▸ **Aim of the exercise**: Hand back the entries exactly as written, minus every picture.

·····

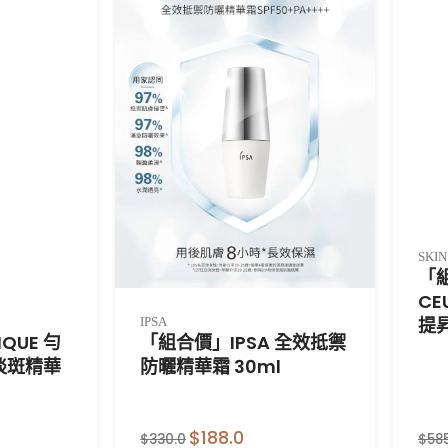
SKIN
「組
CE
提昇
IPSA
IQUE 勻
「組合價」IPSA 全效抵禦
淡斑精華
防曬精華霜 30ml
$188.0
$330.0
$58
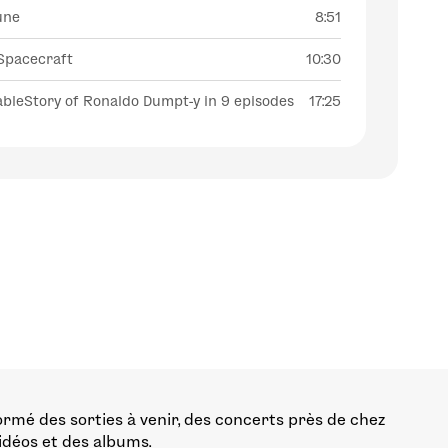
Tune
8:51
Spacecraft
10:30
fableStory of Ronaldo Dumpt-y in 9 episodes
17:25
ormé des sorties à venir, des concerts près de chez
vidéos et des albums.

·····

▸ **Result**:
SKIN
「組
CE
提昇
IPSA
IQUE 勻
「組合價」IPSA 全效抵禦
淡斑精華
防曬精華霜 30ml
$188.0
$330.0
$58
Tune
8:51
Spacecraft
10:30
fableStory of Ronaldo Dumpt-y in 9 episodes
17:25
ormé des sorties à venir, des concerts près de chez
vidéos et des albums.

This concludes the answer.